Amply represented is the London of displaced East European Jewry. The lost world of Yiddishkeit, with its sorrows, has a romantic aura that renders it suitable for Peter Ackroyd-style fable-making; the same cannot be said of contemporary black London. Sinclair charts an overwhelmingly white man's metropolis, filtered through a rose-tinted nostalgia for East End gangster memoirs, Gothic shockers and Yiddish cockneys. He contributes many pieces himself.

The tourist's West End is also absent: Stephen Smith's hilarious account of the old Raymond Revuebar is an exception. London's true heart of darkness remains in the east. Emanuel Litvinoff, chronicler of the old Hasidic lands north of Whitechapel Road, is commemorated in Patrick Wright's superb contribution, which relates how London Jewry was augmented in the 1880s by refugees from anti-Semitic Tsarist Russia.
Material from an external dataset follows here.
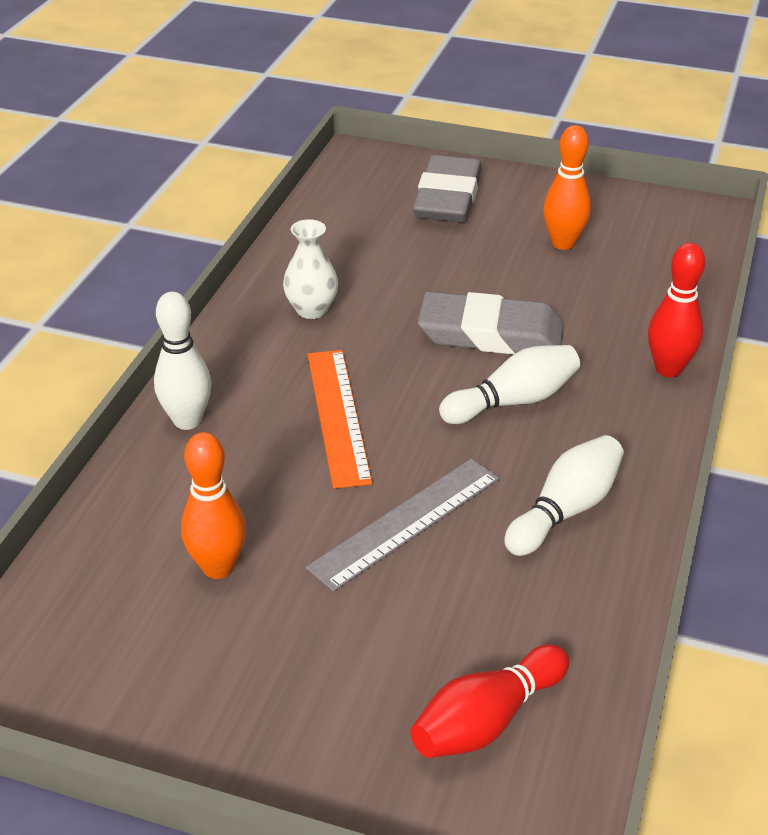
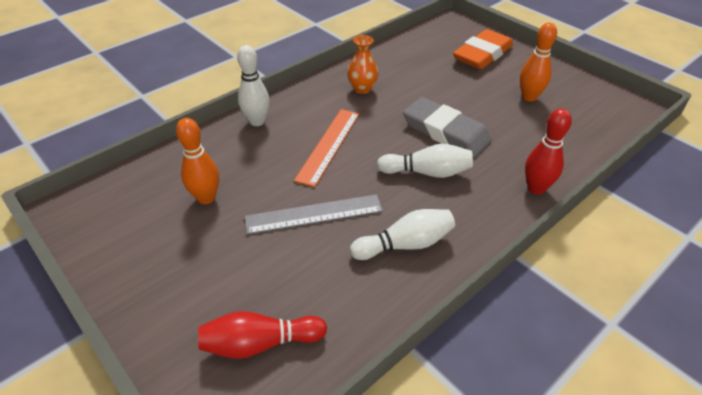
camera: 30 degrees right, 5 degrees up
(311, 310) = (362, 89): white vase -> orange vase
(447, 197) = (482, 54): grey eraser -> orange eraser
Anthony Rudolf, raised in Hampstead Garden Suburb, published Primo Levi in English as long ago as 1976. At the time, he had made a series of tape-recordings of his grandfather Josef Rudolf. The transcripts poignantly chronicle a vanished world.
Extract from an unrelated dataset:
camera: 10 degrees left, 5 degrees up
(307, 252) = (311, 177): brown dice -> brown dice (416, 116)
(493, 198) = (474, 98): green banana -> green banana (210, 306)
Rudolf's interest in "disappeared" London is shared by Rachel Lichtenstein who, with Sinclair, wrote Rodinsky's Room. Lichtenstein has long sought to revive a memory of the Jewish East End. Her fine contribution celebrates the Polish Jewish poet AN Stencel, whose life contained, in essence, a disappeared world of London's diaspora Jewry.
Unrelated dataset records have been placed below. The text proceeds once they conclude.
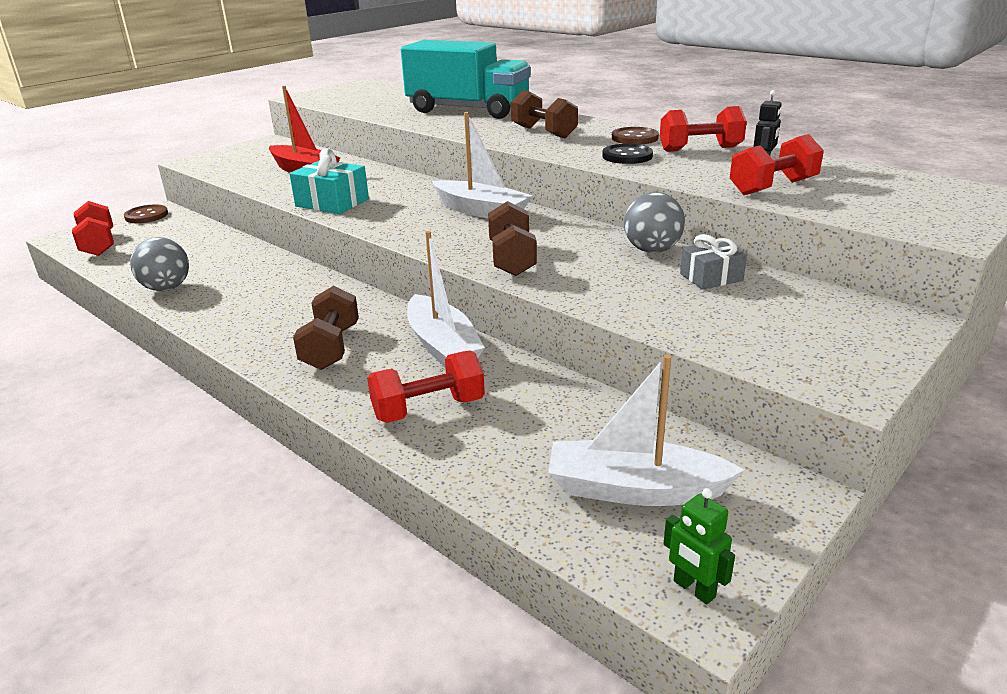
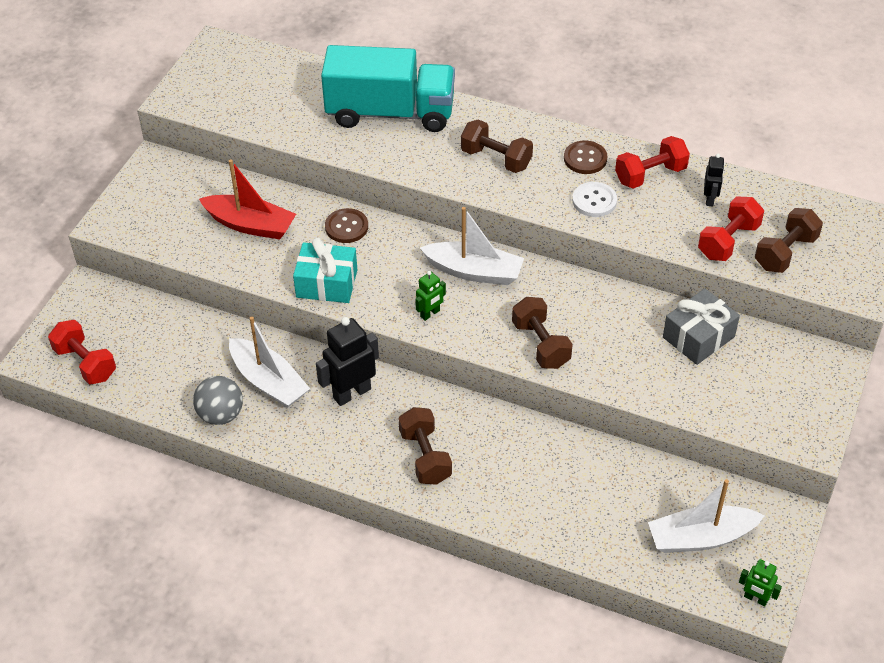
camera: 20 degrees left, 20 degrees up
(146, 216) = (85, 301): brown button -> brown button (346, 227)
(303, 293) = (351, 393): none -> black robot
(411, 228) = (430, 314): none -> green robot
(428, 409) = (539, 503): red dumbbell -> none
(443, 346) = (510, 433): white boat -> white boat (269, 381)
(627, 156) = (594, 201): black button -> white button
(652, 250) = (643, 307): grey ball -> none
(711, 277) = (698, 337): grey gift -> grey gift, size x1.53
(847, 200) = (785, 253): none -> brown dumbbell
In 12 chapters, the anthology takes the reader though many of the shadowy London "zones" explored by Sinclair in his fiction and travelogues. Bibliophile contributors such as Martin Stone and the late Jeff Nutall share his enthusiasm for off-piste London literature and the metropolitan boondocks. Interestingly, Sinclair is not a Londoner: he was born in a Welsh mining town, the son of a Scots doctor. City of Disappearances would have benefited from cutting, but there are real gems in the sum of his exploration of non-native lands.